● **INSTRUCTION**:
Collect every line of the material below that contains the word "Estructura". Case counts.

────────────────────

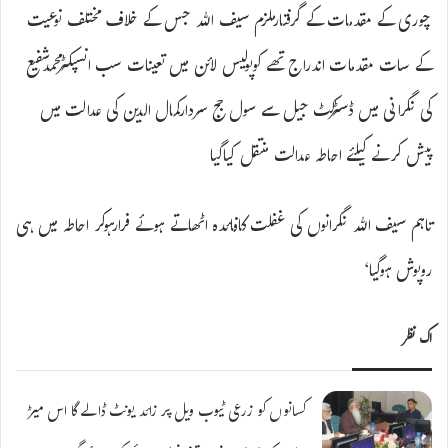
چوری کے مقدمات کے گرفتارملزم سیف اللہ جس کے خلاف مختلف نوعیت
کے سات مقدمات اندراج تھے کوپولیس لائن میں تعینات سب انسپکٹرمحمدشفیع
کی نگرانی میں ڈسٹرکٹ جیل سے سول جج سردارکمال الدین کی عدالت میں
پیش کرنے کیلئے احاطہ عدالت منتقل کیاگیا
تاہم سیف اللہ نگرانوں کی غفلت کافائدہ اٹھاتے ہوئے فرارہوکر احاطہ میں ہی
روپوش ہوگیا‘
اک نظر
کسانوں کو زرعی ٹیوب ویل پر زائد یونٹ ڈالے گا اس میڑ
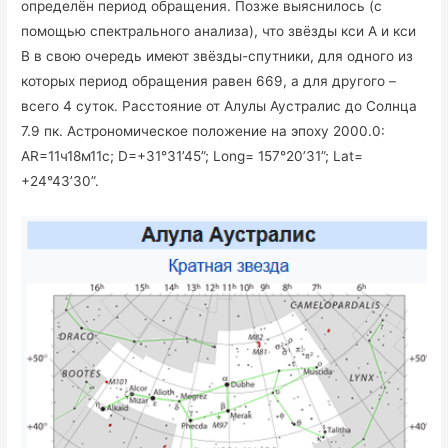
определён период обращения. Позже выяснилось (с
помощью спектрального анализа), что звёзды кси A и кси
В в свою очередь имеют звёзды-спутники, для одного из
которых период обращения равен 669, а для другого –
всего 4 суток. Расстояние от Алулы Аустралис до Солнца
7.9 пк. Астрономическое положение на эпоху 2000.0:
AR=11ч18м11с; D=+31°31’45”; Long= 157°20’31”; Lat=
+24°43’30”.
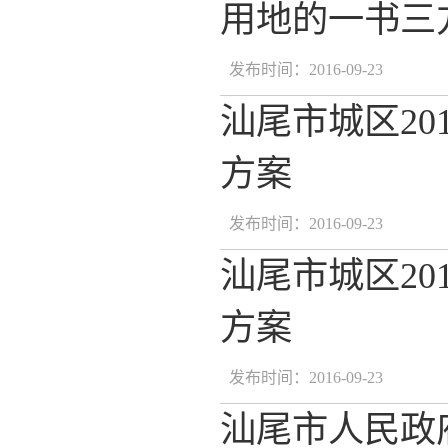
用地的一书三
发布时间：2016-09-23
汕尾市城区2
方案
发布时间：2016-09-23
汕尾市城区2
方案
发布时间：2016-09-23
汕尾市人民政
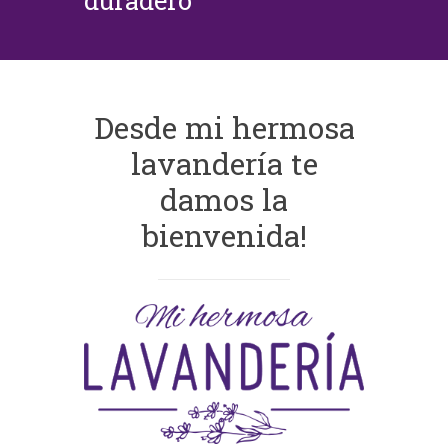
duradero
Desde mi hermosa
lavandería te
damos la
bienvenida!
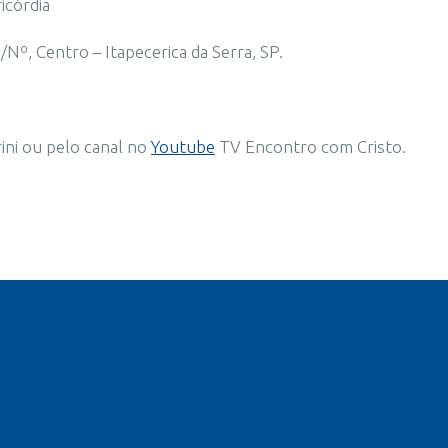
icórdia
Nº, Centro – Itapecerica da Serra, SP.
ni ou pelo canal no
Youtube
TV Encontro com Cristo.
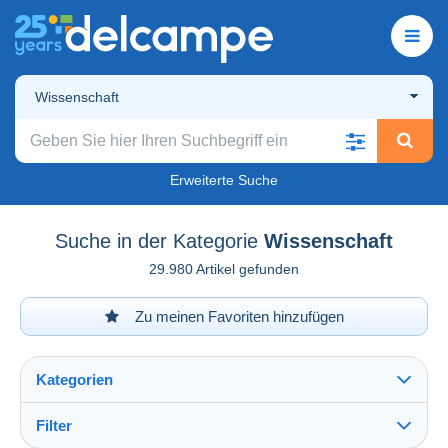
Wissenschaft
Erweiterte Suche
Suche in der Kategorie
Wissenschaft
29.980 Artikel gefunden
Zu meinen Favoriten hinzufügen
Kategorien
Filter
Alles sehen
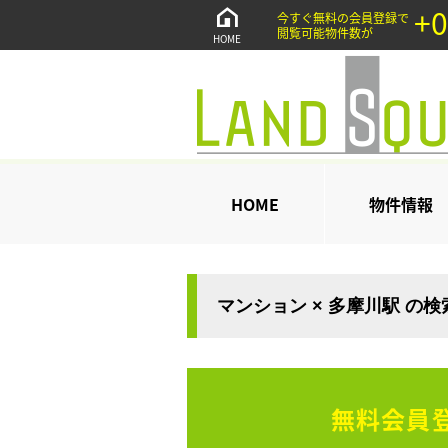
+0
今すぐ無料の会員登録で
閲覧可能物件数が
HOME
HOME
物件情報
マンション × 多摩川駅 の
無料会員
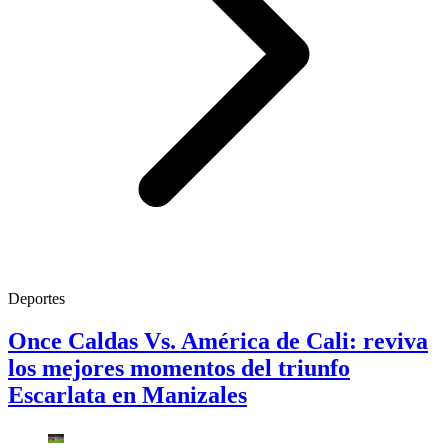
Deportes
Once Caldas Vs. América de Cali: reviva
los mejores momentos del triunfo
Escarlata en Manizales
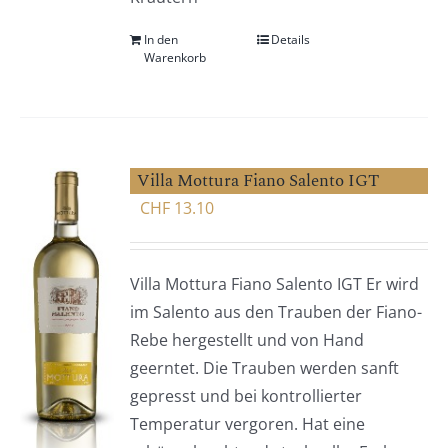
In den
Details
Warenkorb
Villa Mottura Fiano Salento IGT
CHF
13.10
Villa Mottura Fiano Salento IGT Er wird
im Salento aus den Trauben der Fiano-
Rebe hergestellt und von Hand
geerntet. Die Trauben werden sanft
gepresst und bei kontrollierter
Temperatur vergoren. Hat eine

────────────────────

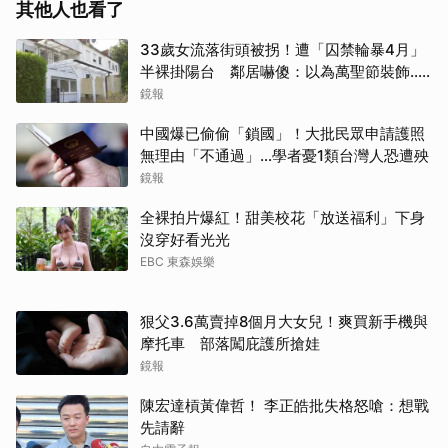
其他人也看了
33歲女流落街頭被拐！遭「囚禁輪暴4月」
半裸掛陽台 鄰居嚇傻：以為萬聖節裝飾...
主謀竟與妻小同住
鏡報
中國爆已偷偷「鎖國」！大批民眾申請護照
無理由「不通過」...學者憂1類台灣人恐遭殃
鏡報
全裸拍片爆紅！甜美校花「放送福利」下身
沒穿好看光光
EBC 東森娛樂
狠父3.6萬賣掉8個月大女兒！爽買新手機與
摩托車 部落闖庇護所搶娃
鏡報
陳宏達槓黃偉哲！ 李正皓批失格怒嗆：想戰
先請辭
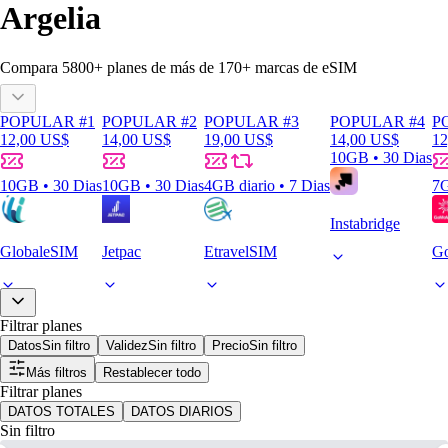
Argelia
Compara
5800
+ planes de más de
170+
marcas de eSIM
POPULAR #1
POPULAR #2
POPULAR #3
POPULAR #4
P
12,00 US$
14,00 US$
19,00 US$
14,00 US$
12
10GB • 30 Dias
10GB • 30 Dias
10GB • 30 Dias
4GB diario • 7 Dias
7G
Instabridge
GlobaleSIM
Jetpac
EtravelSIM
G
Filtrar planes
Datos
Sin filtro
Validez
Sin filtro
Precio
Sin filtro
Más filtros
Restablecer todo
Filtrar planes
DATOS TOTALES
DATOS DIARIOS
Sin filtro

────────────────────

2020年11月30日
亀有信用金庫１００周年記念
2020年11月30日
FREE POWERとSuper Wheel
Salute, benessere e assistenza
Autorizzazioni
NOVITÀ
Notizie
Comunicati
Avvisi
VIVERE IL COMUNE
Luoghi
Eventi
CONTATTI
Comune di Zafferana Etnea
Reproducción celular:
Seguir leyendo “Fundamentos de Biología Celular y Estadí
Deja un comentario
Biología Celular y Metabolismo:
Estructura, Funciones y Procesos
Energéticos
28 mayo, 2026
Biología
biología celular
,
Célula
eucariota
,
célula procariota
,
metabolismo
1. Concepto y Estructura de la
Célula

────────────────────

● **OUTPUT BELOW**:
Estructura, Funciones y Procesos
1. Concepto y Estructura de la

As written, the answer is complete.